Dataset excerpts |
-- Opening Marker --
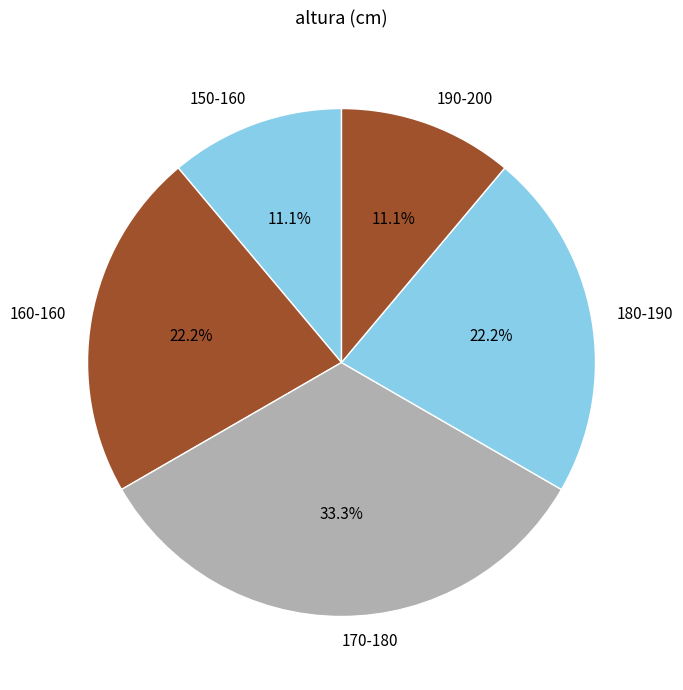

To the nearest percent, what percentage of the pie is 180-190?

22%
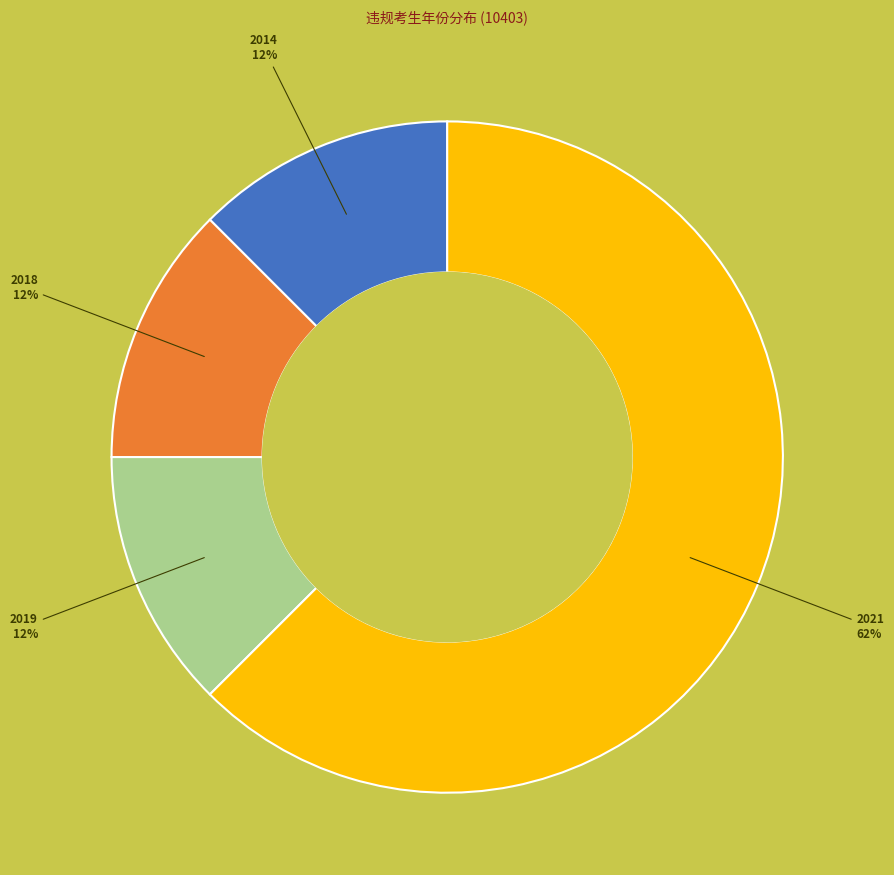

Does any single category account for the majority?

Yes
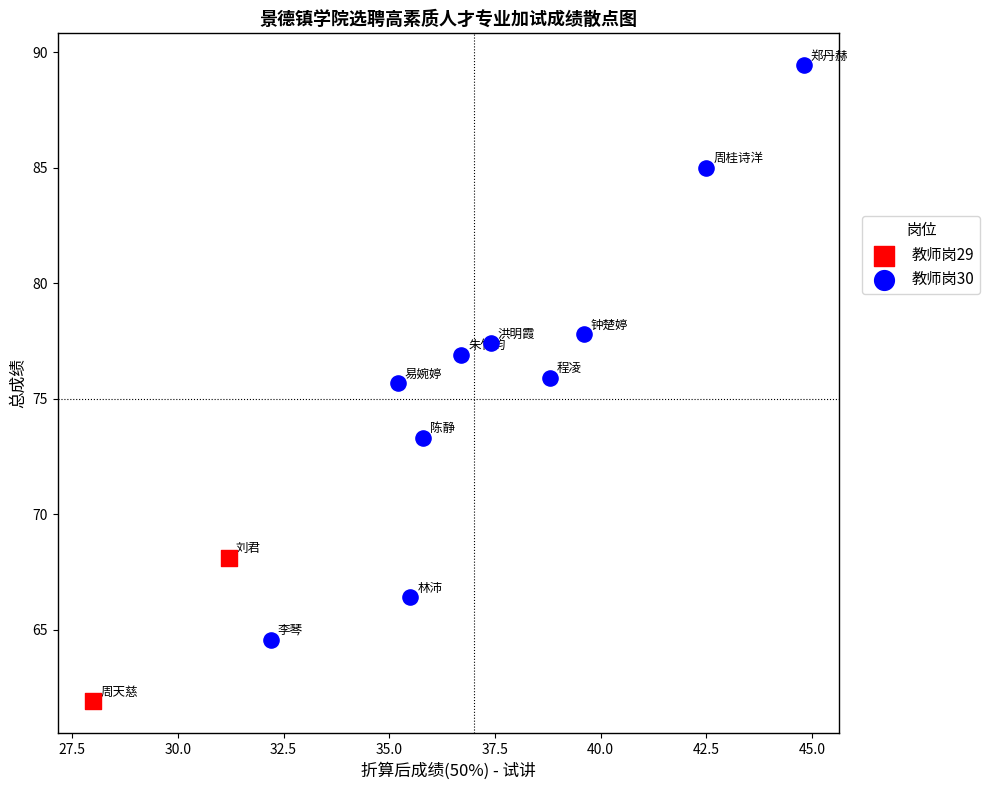

What are all the series names shown in the legend?

教师岗29, 教师岗30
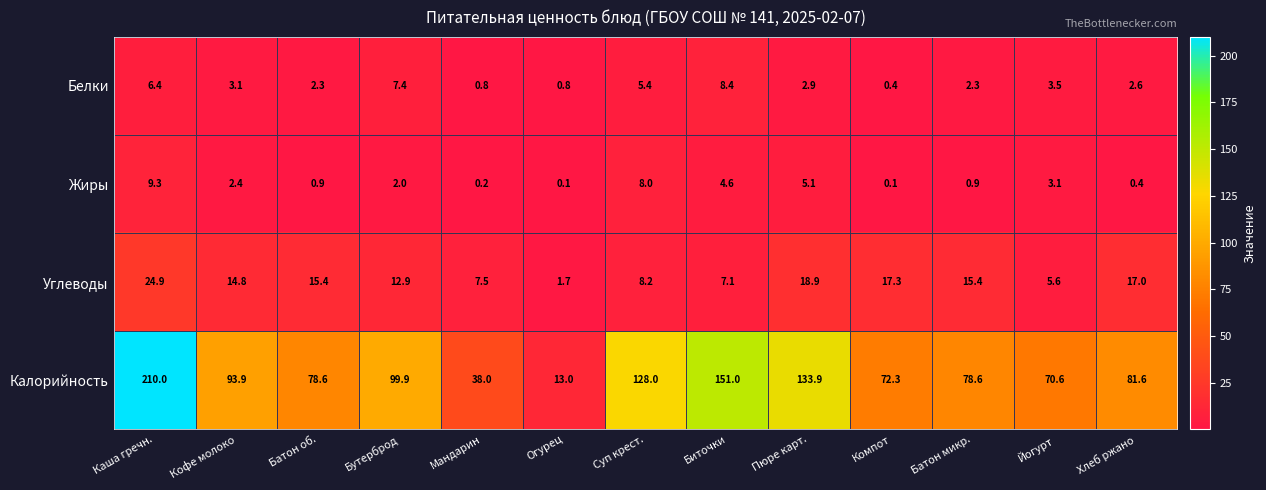

What is the spread (max minus min) of values at Батон об.?

77.7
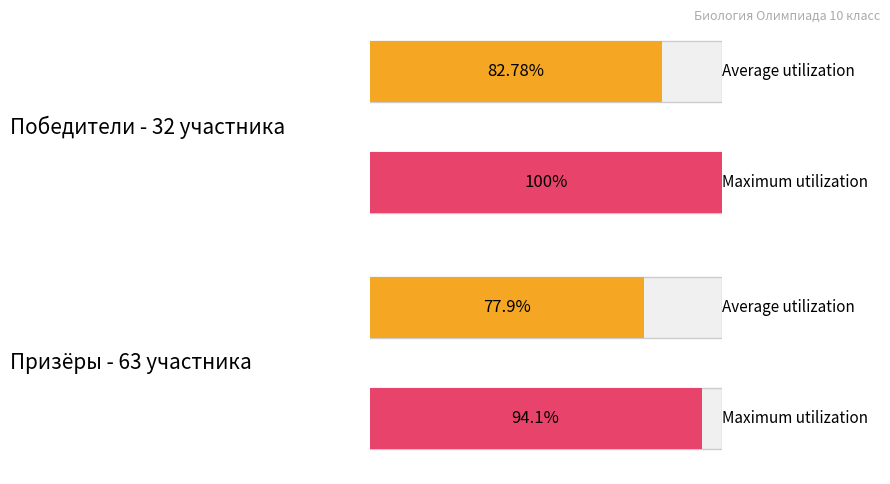

True or false: призер has a value of 72.4 at 7.

False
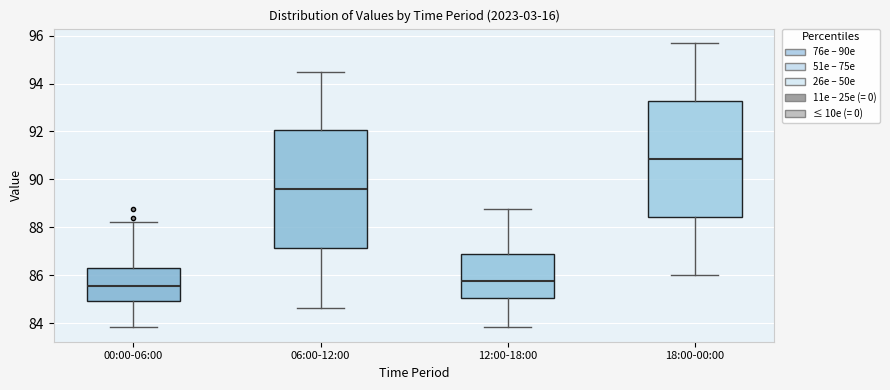

Reading left to right, read every box against the y-axis: the position of its median line, the range the box covers, and the ends of its whiskers. The values are not printed on the chart, so give them approximately, as read against the axis.

00:00-06:00: median 85.6, box 85.0 to 86.2, whiskers 83.8 to 88.2
06:00-12:00: median 89.6, box 87.2 to 92.0, whiskers 84.6 to 94.6
12:00-18:00: median 85.8, box 85.0 to 86.8, whiskers 83.8 to 88.8
18:00-00:00: median 90.8, box 88.4 to 93.2, whiskers 86.0 to 95.8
-- Closing Marker --
Exercise brief |
Extract every line of the records that contains the word "median", copying each line in full.

Exercise result |
Reading left to right, read every box against the y-axis: the position of its median line, the range the box covers, and the ends of its whiskers. The values are not printed on the chart, so give them approximately, as read against the axis.
00:00-06:00: median 85.6, box 85.0 to 86.2, whiskers 83.8 to 88.2
06:00-12:00: median 89.6, box 87.2 to 92.0, whiskers 84.6 to 94.6
12:00-18:00: median 85.8, box 85.0 to 86.8, whiskers 83.8 to 88.8
18:00-00:00: median 90.8, box 88.4 to 93.2, whiskers 86.0 to 95.8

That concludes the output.